11. Use of the antibody of any one of claims 1-3, or the antibody combination of any one of claims 4-6, or the kit of claim 7, for detecting SARS-CoV-2.

12. A method of detecting SARS-Cov-2, comprising:

a) Contacting the antibody of any one of claims 1-3, or the antibody combination of any one of claims 4-6, or the kit of claim 7, with a sample under conditions sufficient for a binding reaction to occur; and

b) Detecting immune complexes generated by the binding reaction.

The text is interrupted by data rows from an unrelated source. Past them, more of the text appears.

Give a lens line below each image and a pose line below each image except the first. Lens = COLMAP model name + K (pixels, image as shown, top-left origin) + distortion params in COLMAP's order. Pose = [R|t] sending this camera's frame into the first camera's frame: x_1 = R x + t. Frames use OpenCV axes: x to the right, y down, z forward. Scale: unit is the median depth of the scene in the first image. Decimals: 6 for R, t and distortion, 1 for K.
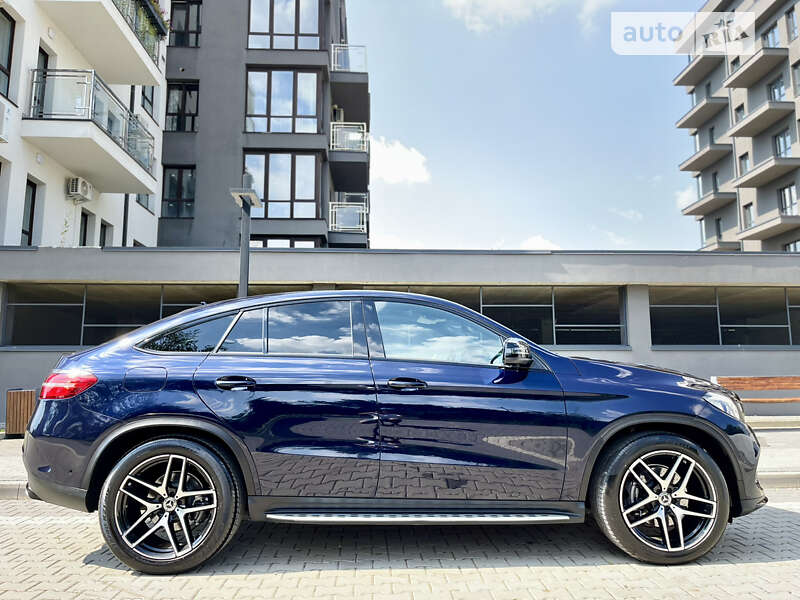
lens RADIAL K [[603.0, 0, 404.8], [0, 603.0, 296.6], [0, 0, 1]] dist [0.059051, -0.084907]
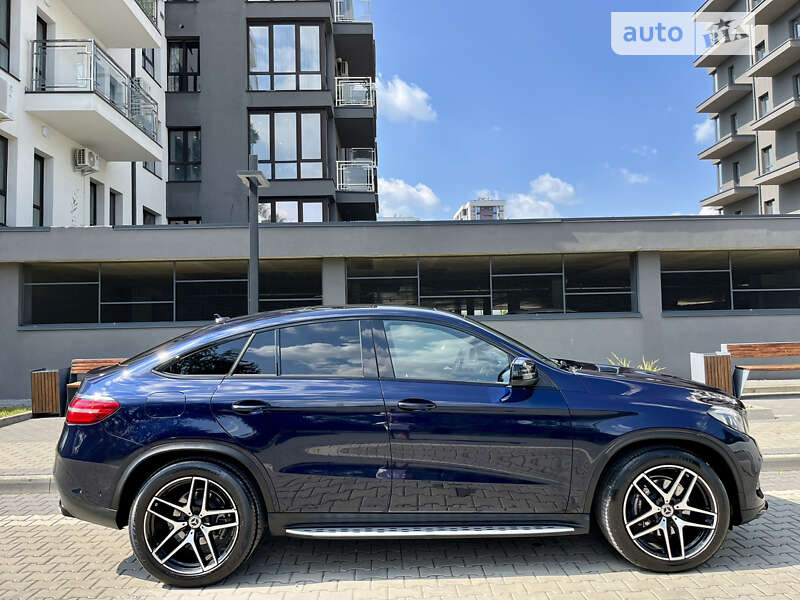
lens RADIAL K [[603.0, 0, 400.6], [0, 603.0, 298.5], [0, 0, 1]] dist [0.059051, -0.084907]
pose [[0.999502, -0.018699, -0.025418, 0.000996], [0.020932, 0.995666, 0.090613, -0.021047], [0.023614, -0.091100, 0.995562, -0.001744]]
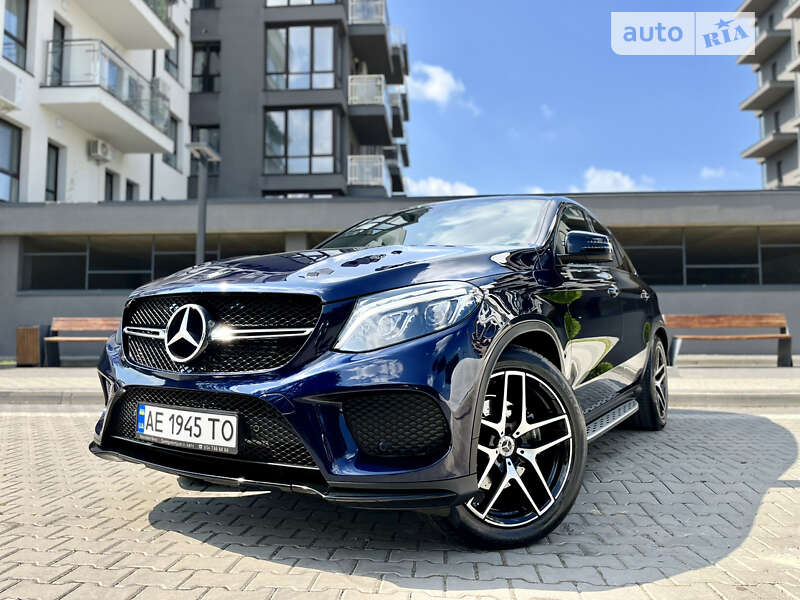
lens RADIAL K [[603.0, 0, 402.9], [0, 603.0, 299.7], [0, 0, 1]] dist [0.059051, -0.084907]
pose [[0.992962, -0.005348, -0.118309, 0.091631], [0.014352, 0.997051, 0.075386, 0.010665], [0.117557, -0.076554, 0.990111, -0.026004]]
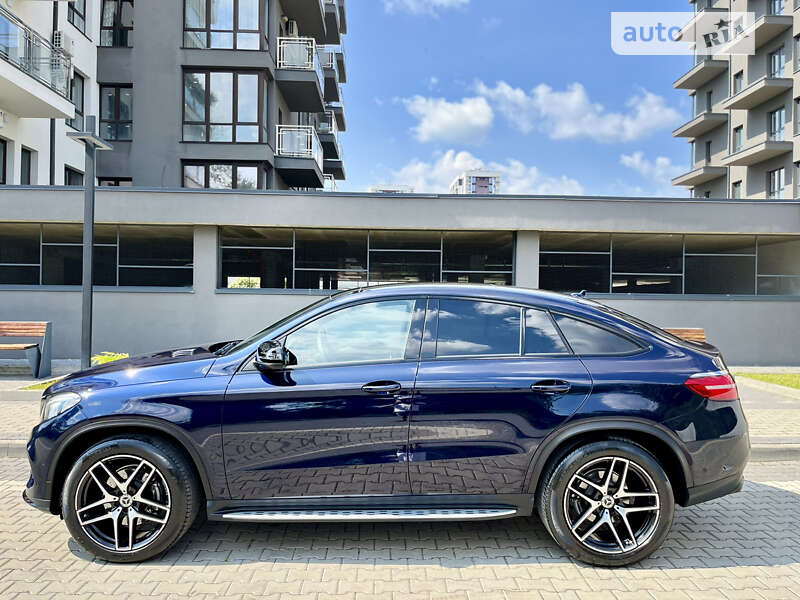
lens RADIAL K [[603.0, 0, 402.0], [0, 603.0, 300.7], [0, 0, 1]] dist [0.059051, -0.084907]
pose [[0.999658, 0.017287, -0.019606, 0.104464], [-0.014252, 0.989245, 0.145570, -0.024166], [0.021912, -0.145240, 0.989154, 0.008311]]
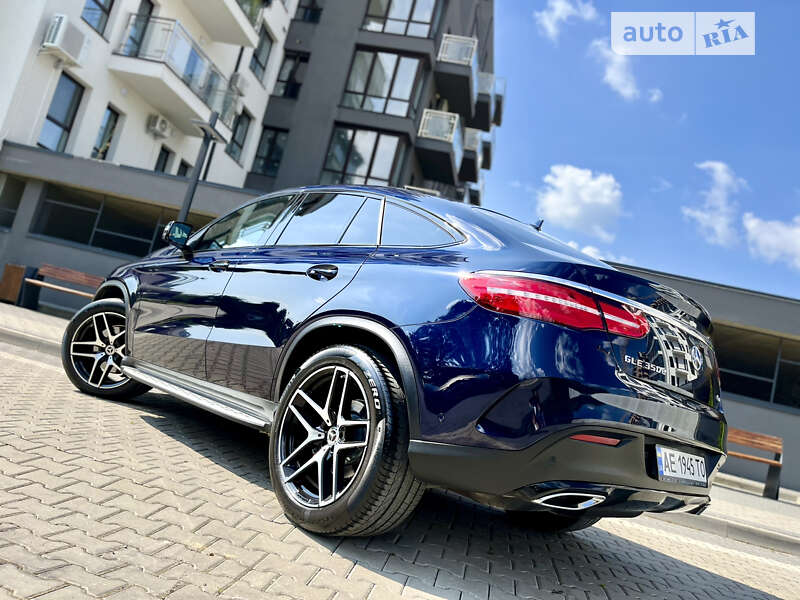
lens RADIAL K [[603.0, 0, 401.4], [0, 603.0, 301.2], [0, 0, 1]] dist [0.059051, -0.084907]
pose [[0.948501, 0.211049, -0.236230, 0.160326], [-0.212381, 0.976980, 0.020096, 0.016818], [0.235033, 0.031109, 0.971489, 0.009717]]
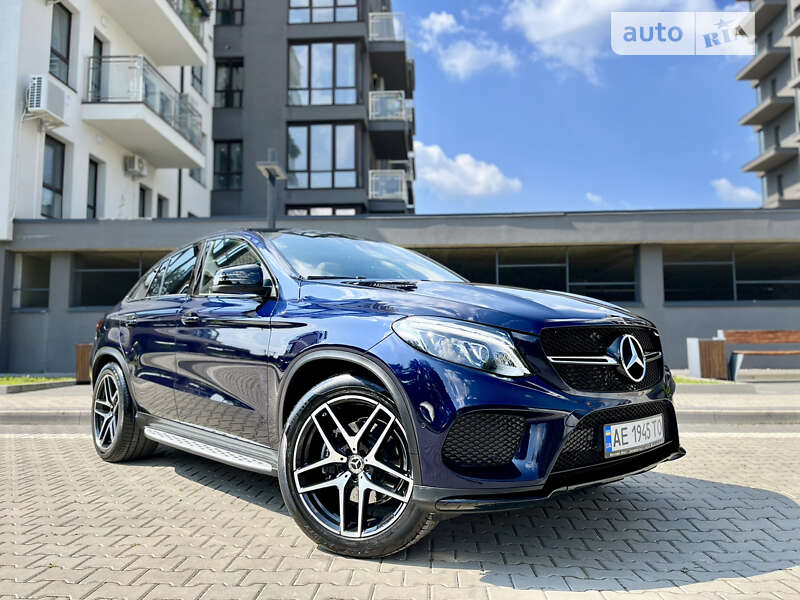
lens RADIAL K [[603.0, 0, 401.7], [0, 603.0, 296.1], [0, 0, 1]] dist [0.059051, -0.084907]
pose [[0.994894, -0.009593, -0.100466, 0.033846], [0.014913, 0.998518, 0.052334, 0.004966], [0.099815, -0.053565, 0.993563, -0.036563]]
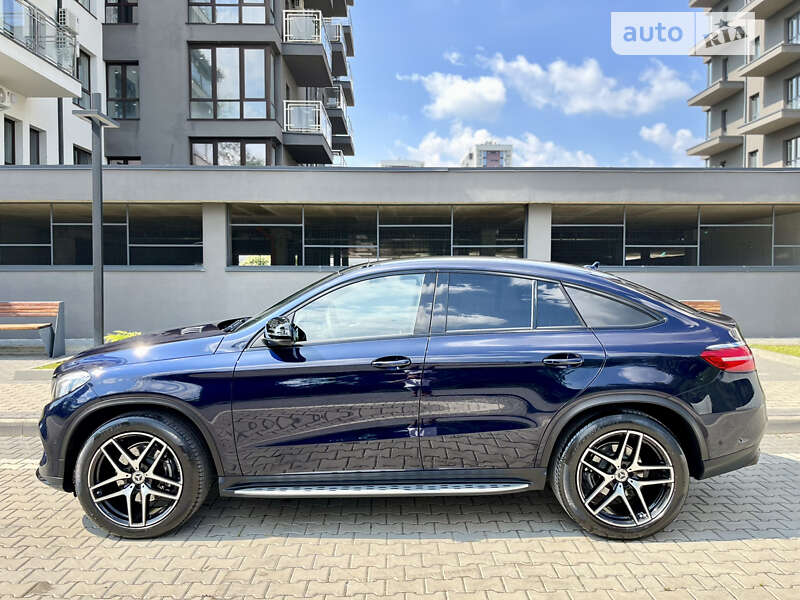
lens RADIAL K [[603.0, 0, 403.2], [0, 603.0, 298.8], [0, 0, 1]] dist [0.059051, -0.084907]
pose [[0.999331, 0.006033, -0.036067, 0.105002], [0.000603, 0.983446, 0.181200, -0.023298], [0.036564, -0.181101, 0.982785, 0.010612]]
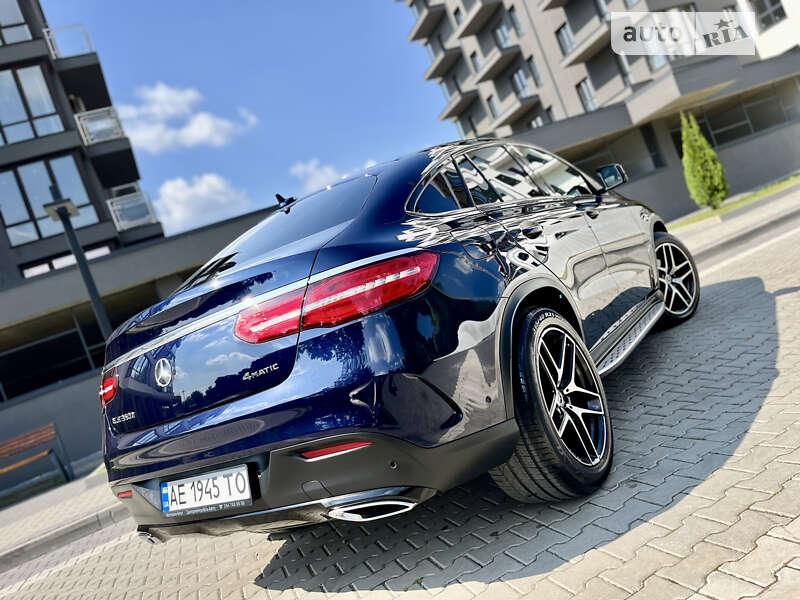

13. A method of diagnosing whether a subject is infected with SARS-Cov-2 or has a disease associated with SARS-Cov-2 infection, comprising:

a) Contacting the antibody of any one of claims 1-3, or the antibody combination of any one of claims 4-6, or the kit of claim 7 with a sample from the subject under conditions sufficient for a binding reaction to occur; and

b) Detecting immune complexes generated by the binding reaction.

14. The method of claim 13, wherein the disease associated with SARS-Cov-2 infection comprises at least one of respiratory symptoms, fever, cough, breathlessness, dyspnea, pneumonia, severe acute respiratory syndrome, renal failure.